Cardo S, Agabiti N, Picconi O, Scarinci M, Papini P, Guasticchi G, Gentile D, Forastiere F, Arcà M, Volpe M, Perucci C A
Agenzia di Sanità Pubblica del Lazio, Roma.
Ann Ig. 2003 Sep-Oct;15(5):433-42.
Medical records have an important role in the communication among different care providers and in forensic medicine. In Italy, information on completeness and correctness of medical records is scanty, whereas future hospital accreditation could take into account their quality as a proxy of good medical practice.
We performed a retrospective study in order to assess the quality of medical records in the Lazio region.

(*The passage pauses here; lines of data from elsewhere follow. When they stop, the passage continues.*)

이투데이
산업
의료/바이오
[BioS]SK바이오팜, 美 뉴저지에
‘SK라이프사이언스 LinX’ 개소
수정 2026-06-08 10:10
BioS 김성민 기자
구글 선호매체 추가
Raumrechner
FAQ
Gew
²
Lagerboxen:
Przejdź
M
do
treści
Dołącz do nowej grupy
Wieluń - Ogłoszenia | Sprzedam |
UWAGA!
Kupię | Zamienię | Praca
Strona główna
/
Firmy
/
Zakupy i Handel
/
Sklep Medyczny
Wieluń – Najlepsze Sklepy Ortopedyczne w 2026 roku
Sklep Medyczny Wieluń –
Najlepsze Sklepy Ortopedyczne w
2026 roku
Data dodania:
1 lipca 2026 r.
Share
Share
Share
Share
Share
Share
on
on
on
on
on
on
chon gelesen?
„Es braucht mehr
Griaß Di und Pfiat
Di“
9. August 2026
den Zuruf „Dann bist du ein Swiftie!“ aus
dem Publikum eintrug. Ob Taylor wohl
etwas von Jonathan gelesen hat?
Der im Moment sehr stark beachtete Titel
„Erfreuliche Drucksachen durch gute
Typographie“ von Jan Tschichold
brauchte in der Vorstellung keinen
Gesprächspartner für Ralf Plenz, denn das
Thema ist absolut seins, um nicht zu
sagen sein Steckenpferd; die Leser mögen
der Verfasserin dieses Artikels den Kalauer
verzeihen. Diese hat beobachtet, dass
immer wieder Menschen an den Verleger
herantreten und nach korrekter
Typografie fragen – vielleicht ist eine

From all 37009 hospital discharges for five different diseases in 123 hospitals (acute myocardial infarction (AMI), coronary artery bypass surgery, pneumonia, cerebrovascular disorders, breast surgery), registered in the Regional Hospital Information System, we selected a random sample of 2022 (5.5% of the total). Ten physicians, previously trained, reviewed the relative medical charts and filled in "ad hoc" questionnaires.
A total of 1960 (97% of the target) charts were reviewed. Organization and structure of data recording strongly varied. Important differences were found across the diseases for various items: presence of anamnesis 98.1% (range: from 95.6% for breast surgery to 100% for AMI); presence of physical examination 92.7% (range: from 88.1% for breast surgery to 98.5% for AMI), completeness of the daily medical records was good in 70.8% (range: from 34.2% for pneumonia to 93.9% for cerebrovascular disorders). Variability among different type of hospitals was also observed, being teaching hospitals and some private hospitals more accurate.
Quality of medical records tended to vary across different type of hospitals and different diseases. Actions for improving the quality should be undertaken as a priority. Efforts have to be done in restructuring charts, creating guidelines and training caregivers. The development and application of computer based health information systems should help solving these problems.
病历在不同医疗服务提供者之间的沟通以及法医学中发挥着重要作用。在意大利,关于病历完整性和正确性的信息匮乏,而未来的医院认证可能会将其质量作为良好医疗实践的一个指标加以考量。
我们开展了一项回顾性研究,以评估拉齐奥地区病历的质量。
从地区医院信息系统中登记的123家医院的37009例因五种不同疾病(急性心肌梗死(AMI)、冠状动脉搭桥手术、肺炎、脑血管疾病、乳房手术)出院病例中,我们随机抽取了2022例(占总数的5.5%)。十名经过预先培训的医生查阅了相关病历并填写了“特制”问卷。
共查阅了1960份病历(占目标病历的97%)。数据记录的组织和结构差异很大。在不同疾病的各个项目中发现了重要差异:存在病史记录的比例为98.1%(范围:乳房手术为95.6%,AMI为100%);存在体格检查的比例为92.7%(范围:乳房手术为88.1%,AMI为98.5%),每日病历的完整性在70.8%的病例中良好(范围:肺炎为34.2%,脑血管疾病为93.9%)。还观察到不同类型医院之间存在差异,教学医院和一些私立医院更为准确。
病历质量在不同类型医院和不同疾病之间存在差异。应优先采取提高质量的行动。必须在重组病历、制定指南和培训护理人员方面做出努力。基于计算机的健康信息系统的开发和应用应有助于解决这些问题。